* TRY IT: From first line to last, retype the data exactly.

* SUPPLIED ENTRIES:
################
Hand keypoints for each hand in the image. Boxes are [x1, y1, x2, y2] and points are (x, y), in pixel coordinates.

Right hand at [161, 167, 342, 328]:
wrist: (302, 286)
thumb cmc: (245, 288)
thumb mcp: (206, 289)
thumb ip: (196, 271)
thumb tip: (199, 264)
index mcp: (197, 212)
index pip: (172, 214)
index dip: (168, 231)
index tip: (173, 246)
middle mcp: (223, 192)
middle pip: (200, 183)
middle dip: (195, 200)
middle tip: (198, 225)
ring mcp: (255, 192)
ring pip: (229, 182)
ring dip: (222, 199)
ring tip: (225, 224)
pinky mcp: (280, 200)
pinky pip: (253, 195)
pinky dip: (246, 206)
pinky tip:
################
* TASK ANSWER:
Hand keypoints for each hand in the image. Boxes are [x1, y1, x2, y2] and points are (x, y), in pixel coordinates.

Right hand at [161, 167, 342, 328]:
wrist: (302, 286)
thumb cmc: (245, 288)
thumb mcp: (206, 289)
thumb ip: (196, 271)
thumb tip: (199, 264)
index mcp: (197, 212)
index pip: (172, 214)
index dip: (168, 231)
index tip: (173, 246)
middle mcp: (223, 192)
middle pip: (200, 183)
middle dip: (195, 200)
middle tip: (198, 225)
ring mcp: (255, 192)
ring pip: (229, 182)
ring dip: (222, 199)
ring tip: (225, 224)
pinky mcp: (280, 200)
pinky pip: (253, 195)
pinky dip: (246, 206)
pinky tip:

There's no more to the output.